If they are suffering from moderate depression, they may be provided with a support group or self-help activities and approaches. If a patient’s depression is severe or chronic, their doctor may prescribe an antidepressant in addition to sending them to talk therapy.
Bottom Line
Most people experience attacks of sadness from time to time. When a person is depressed, however, a variety of bad sensations can take over their life, including melancholy, hopelessness, and a loss of interest in activities they used to love. Depression with dementia in patients has additional considerations, which Lone Star Neurology has discussed in this article.
FAQs
- How does depression affect a person with dementia?
Although depression affects mood, it can also cause impaired memory, poor concentration, and trouble making decisions, organizing, and beginning tasks. Depression not only impacts a person with dementia’s mood, but it may also increase their dementia symptoms.
- Is depression common in dementia patients?
Dementia patients frequently experience depression. Depressive symptoms are thought to affect roughly 20-30% of persons with dementia. People in long-term residential care tend to be more vulnerable to depression.
- What is the difference between dementia delirium and depression?

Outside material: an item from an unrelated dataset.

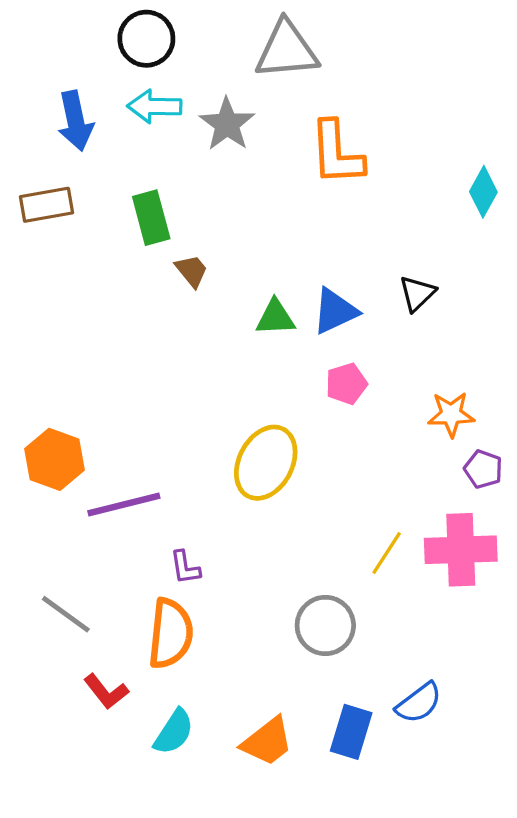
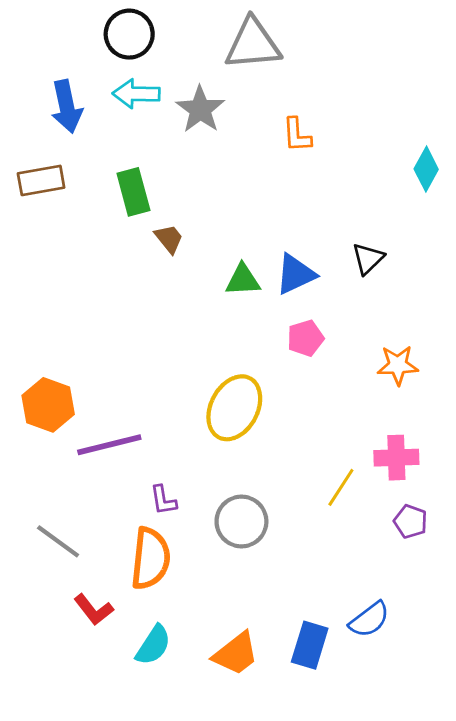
orange L-shape: (337, 153) -> (297, 135), size x0.6
purple pentagon: (483, 469) -> (411, 521), moved
pink cross: (461, 550) -> (396, 458), moved, size x0.7
gray circle: (325, 625) -> (241, 521), moved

Delirium strikes suddenly (over a few hours or days), and the symptoms change throughout the day. Depression is defined as a negative change in mood that has lasted at least two weeks, whereas dementia develops gradually and insidiously.
- Can dementia be caused by emotional trauma?
Several studies have suggested that a very stressful incident may increase the risk of dementia.
- Does depression occur in the early stages of dementia?
Depression is frequently recognized in the early stages of dementia. It can develop at any point.